**** Document segment
Mr Veli-Matti Reinikkala is proposed to be elected as Chair and Ms Anja McAlister as Deputy Chair of the Board of Directors.

All candidates have consented to the appointment and all are independent of the company and its significant shareholders, with the exception of Kimmo Viertola, who is non-independent of the company’s significant shareholder (the State of Finland).

The current board members proposed to be re-elected have been presented on Fortum Corporation's website www.fortum.com/governance, and the CVs of the proposed new Board members at www.fortum.com/agm.

14. Resolution on the remuneration of the auditor

On the recommendation of the Audit and Risk Committee, the Board of Directors proposes that the auditor’s fee be paid pursuant to an invoice approved by the company.

15. Election of the auditor

On the recommendation of the Audit and Risk Committee, the Board of Directors proposes that Deloitte Oy be re-elected as the auditor, and that the Annual General Meeting request the auditor to give a statement on the granting of discharge from liability to the members of the Board of Directors, the President and CEO and the possible Deputy President and CEO, and on the Board of Directors’ proposal for the distribution of funds. Deloitte Oy has notified the company that Jukka Vattulainen, APA, would be the responsible auditor.

The recommendation of the Audit and Risk Committee of the Board of Directors on the election of the auditor is available on the company’s website at www.fortum.com/agm.

16. Authorising the Board of Directors to decide on the repurchase of the company's own shares

The Board of Directors proposes that the Board of Directors be authorised to decide on the repurchase of the company's own shares as follows:

The aggregate maximum number of own shares to be repurchased would be 20,000,000 shares, which corresponds to approximately 2.25 per cent of all the shares in the company. Only the unrestricted equity of the company could be used to repurchase own shares on the basis of the authorisation.

Own shares could be repurchased at a price formed in public trading on the date of the repurchase or otherwise at a price formed on the market.

The Board of Directors would decide how own shares will be repurchased. Own shares could also be repurchased using derivatives. Own shares could be repurchased otherwise than in proportion to the shareholdings of the shareholders (directed repurchase).

The authorisation would cancel the authorisation resolved by the Annual General Meeting of 2021 to decide on the repurchase of the company’s own shares, and it would be effective until the next Annual General Meeting and in any event no longer than for a period of 18 months.

17. Authorising the Board of Directors to decide on the disposal of the company's own shares

The Board of Directors proposes that the Board of Directors be authorised to decide on the disposal of the company's own shares as follows:

The number of shares to be disposed based on the authorisation shall not exceed 20,000,000 shares, which corresponds to approximately 2.25 per cent of all the shares in the company.

The Board of Directors would decide on the conditions of the disposals, including to whom, at what price and in which manner the company's shares are disposed. The disposals could also be made in deviation from the shareholders’ pre-emptive rights (directed share issue).

The authorisation would cancel the authorisation resolved by the Annual General Meeting of 2021 to decide on the disposal of the company’s own shares, and it would be effective until the next Annual General Meeting and in any event no longer than for a period of 18 months.
********
**** Supplied data
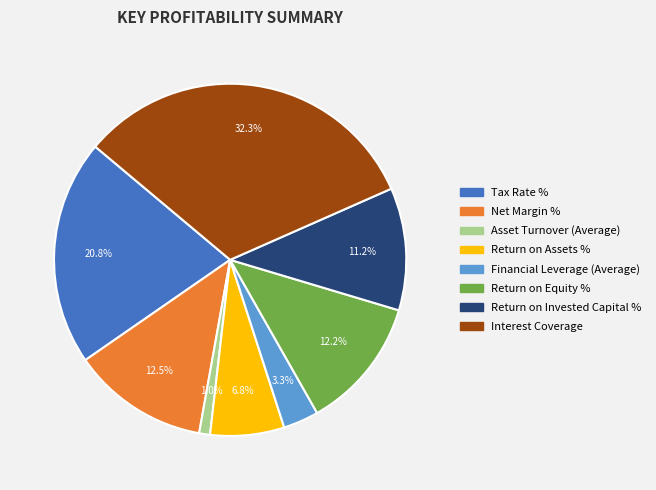

What percentage is the Interest Coverage slice, to the nearest percent?

32%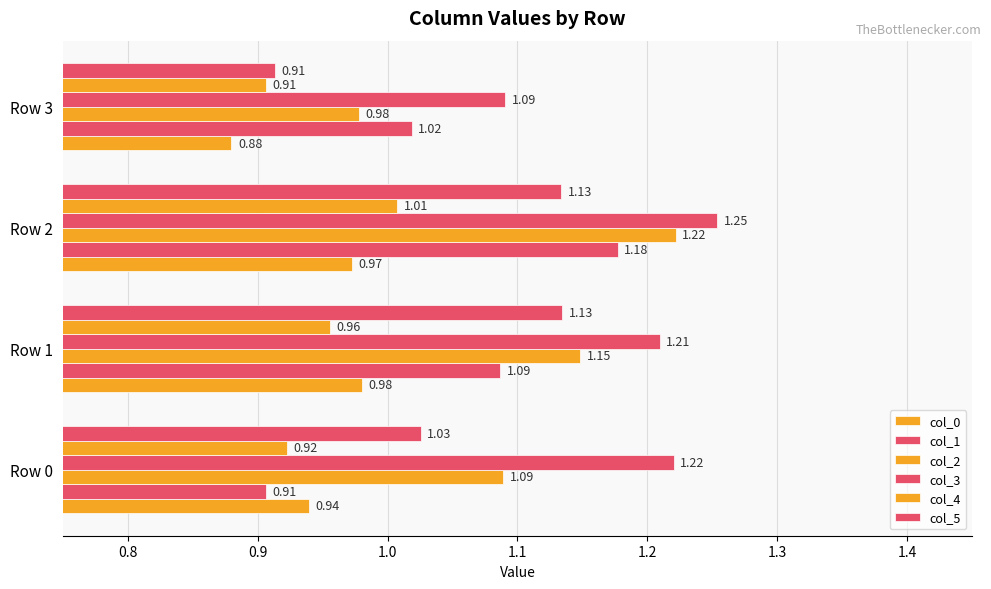

Which series has the largest total across all categories?

col_3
********
Exercise details — Quote the passage from the Fortum AGM proposals, starting with "Mr Veli-Matti Reinikkala" and going on through "State of Finland).". The data was taken from a different source than the text.

Task answer —
Mr Veli-Matti Reinikkala is proposed to be elected as Chair and Ms Anja McAlister as Deputy Chair of the Board of Directors.

All candidates have consented to the appointment and all are independent of the company and its significant shareholders, with the exception of Kimmo Viertola, who is non-independent of the company’s significant shareholder (the State of Finland).